You Spent Six Months on Your Azure Landing Zone and Skipped the Parts That Matter

Logan Hemphill
Apr 2
7 min read

Your landing zone has a perfect management group hierarchy. Hub spoke networking with a centralized firewall. Subscription vending. Custom Bicep modules for everything. And six months after your first production workload landed, nobody can tell you what it costs, who owns it, or why there's a VM running in East US 2 that no one recognizes.

I've reviewed landing zones for organizations that spent $200K+ on consultants to build the scaffold. The networking is pristine. The management groups look like the Microsoft reference architecture diagram. But there's no budget alert on any subscription. No tag enforcement beyond a "best effort" wiki page. No cost ownership model. And the monitoring setup is whatever the first workload team configured on their own.

Teams obsess over the 80% of the landing zone that consultants love to diagram and skip the 20% that actually determines whether the platform works at scale.

The design areas nobody wants to talk about

Microsoft's Cloud Adoption Framework defines eight design areas for landing zones: billing and tenant setup, identity and access management, resource organization, network topology, security, management, governance, and platform automation.
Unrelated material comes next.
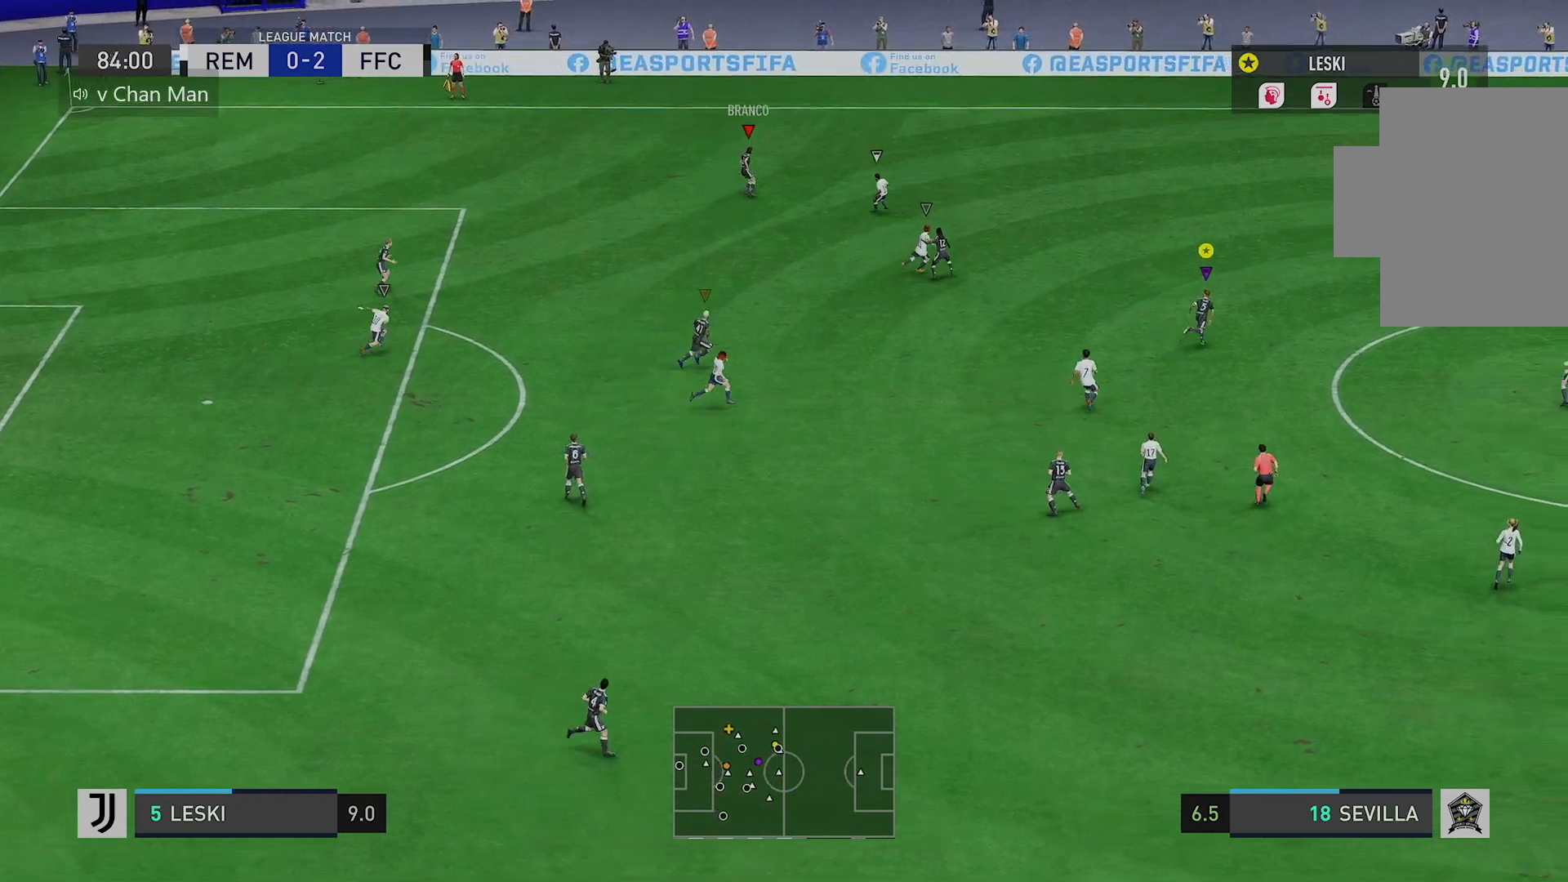
{"buttons": ["R2"], "left_stick": "up-right", "right_stick": "center", "events": [[284, "R2", "down"]]}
Most teams nail the first four. They're concrete, visual, and easy to scope. You can draw them on a whiteboard.

The last four are where things fall apart. Management (monitoring and alerting), governance (policy, tagging, cost controls), security (beyond NSGs), and platform automation (keeping the landing zone itself up to date) are less exciting to plan and harder to get right. They require ongoing decisions, not one time designs. So teams defer them.
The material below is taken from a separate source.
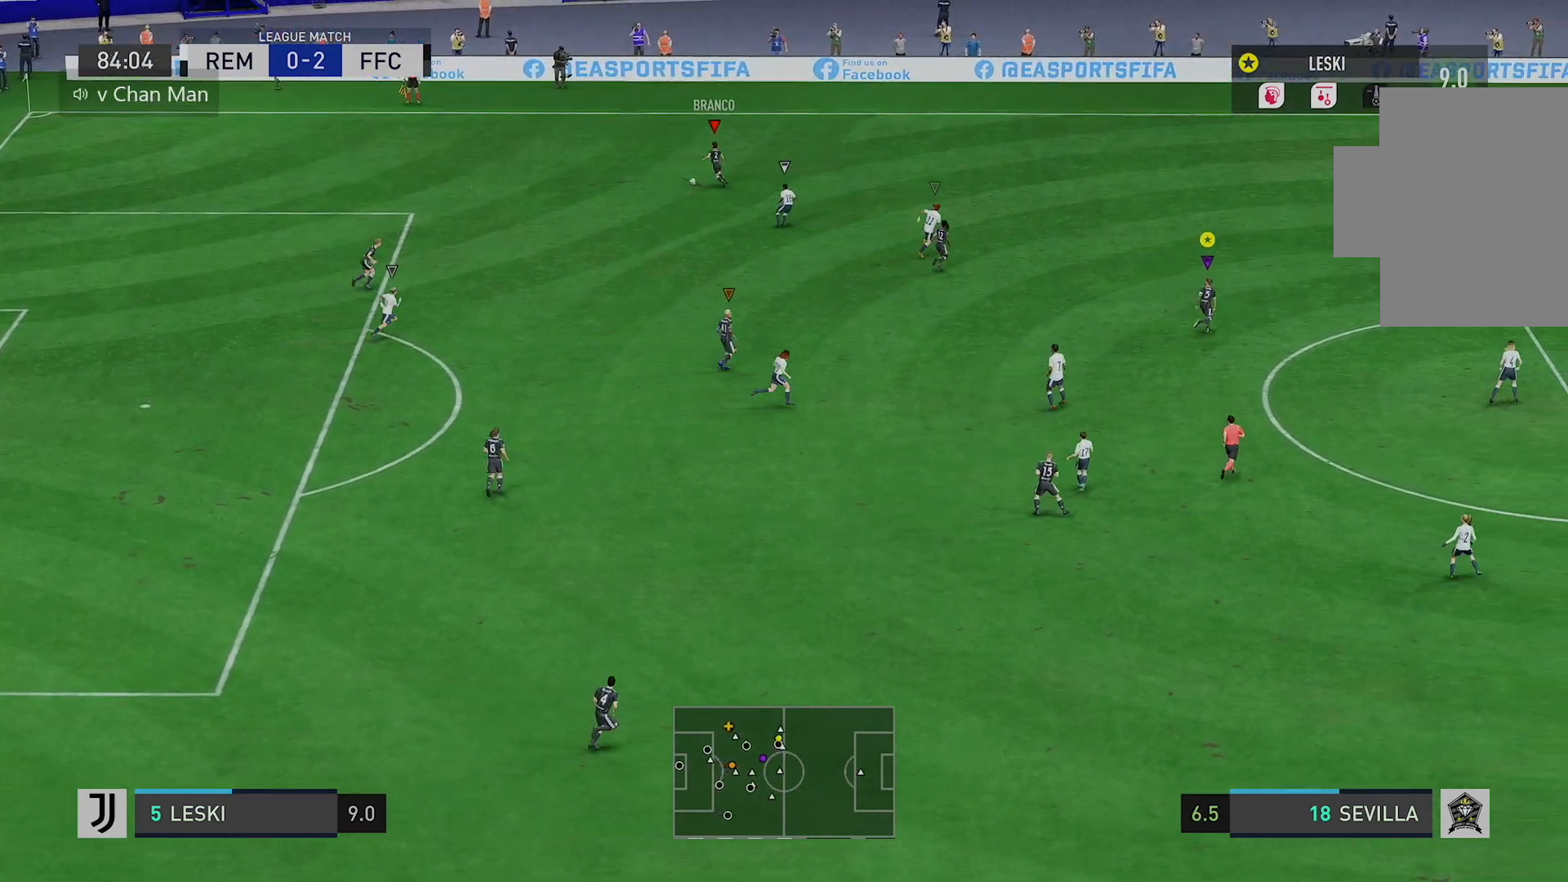
{"buttons": ["R2"], "left_stick": "up-right", "right_stick": "center", "events": []}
The result is predictable. Six months in, the platform has grown in ways nobody anticipated. Three teams have deployed workloads with different naming conventions. Nobody set up budget alerts, so the first time leadership hears about cloud costs is when the invoice arrives 30% higher than expected. Monitoring is a patchwork of individually configured Application Insights instances with no centralized alerting. And the "we'll add tagging later" decision has turned into 500 resources with no cost attribution.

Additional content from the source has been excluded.